Georgie: I guess, for you, importantly, what it did was, it got you to understand where you were in your life, where your body was, physically, and to perhaps connect with yourself for the first time, in a life where you hadn’t really had the opportunity to do that.

Jillian: Yeah. That’s just completely how I feel about where I arrived at the end of the book, I think, is too and where I’ve arrived at the end of this experience, mindfulness taught me one thing more than any other. And it was the ability to work differently with my own suffering, to not be completely consumed by it, to not devalue it. But also to not think of it as that special or that exciting. 

And, again, that doesn’t mean to think of it in a derogatory or diminishing way, but rather to begin to think about some of the central experiences that I’d had in my own life that were still giving me so much difficulty as universal experiences, as common experiences.

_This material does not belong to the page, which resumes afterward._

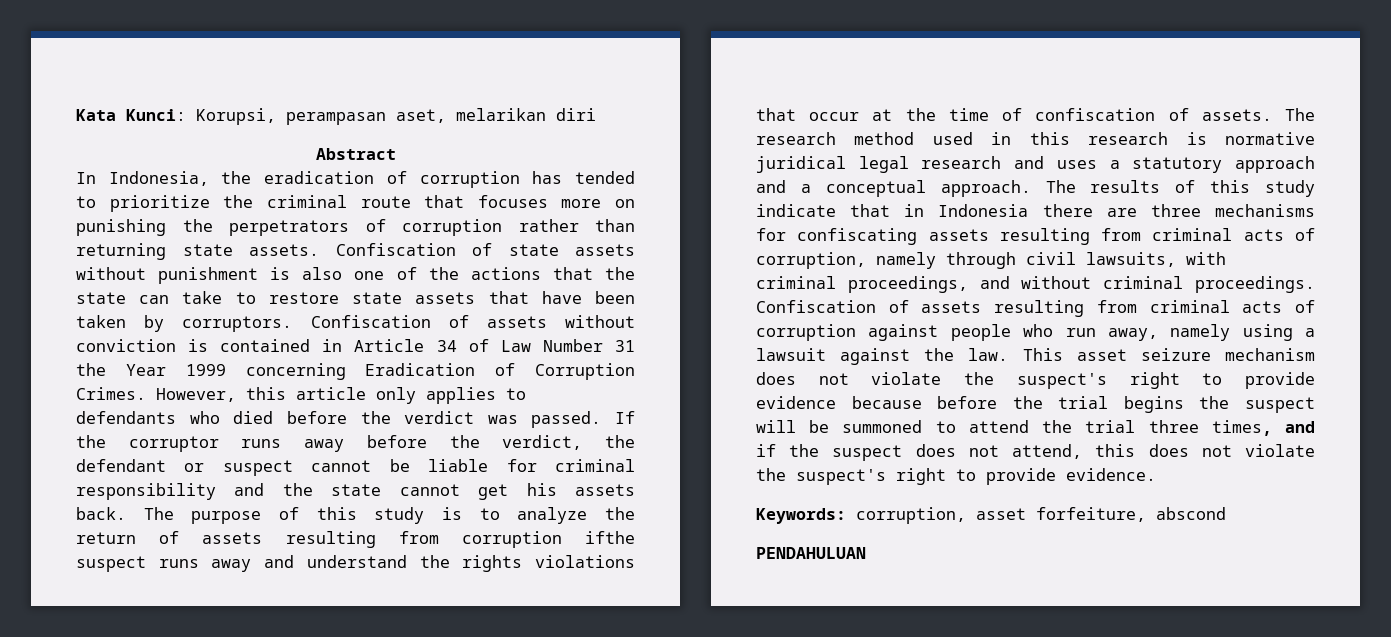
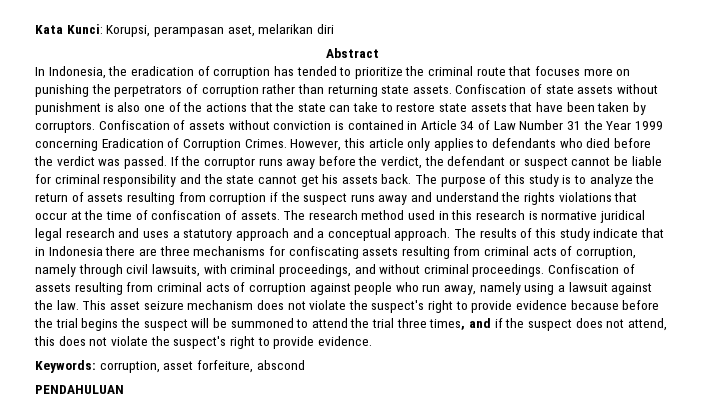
[585,531,635,544] ifthe -> [269,192,300,202] if the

And as a result, they became a little bit banal in the best possible way, because I think we can all get really caught up in our own suffering and the story we tell ourselves about that suffering, and whether we’re good people or bad people and our own attachments to that. So, that is really the string that mindfulness allowed me to cut, so some of that weight could soar away. 

And I really can’t overstate the impact on my quality of life as a result. And it’s no fluke, that when I look at what the last few years of my career have been like, it’s taken off in a direction that I always, I think, ached for you in terms of my writing and my speaking. 

Really, once I got out of my own way, once I stopped living so much in my head, and once again, I just forgave myself for things that weren’t even my fault, my life began to change so much. And that would be my hope for anyone who’s listening who relates to any of that, who feels the same way about anything in their own life that they could begin to taste what that alternate life is like because it’s really a vast improvement.

Georgie: That is absolutely amazing. Jillian, it has been a complete delight talking to you. I can feel the energy pouring. It’s like an hour of therapy. Thank you so much.

Jillian: Thank you so much. And thank you so much for, yeah, just a delight to be here with you today. And I’m so grateful to your team for this — for your offering. Because I think anything that makes our quality of life better, that allows us to just exist in the present moment and find simple, tangible ways to shut all the peripheral noise out; that is a thing of great value. And it’s been tremendously helpful to me.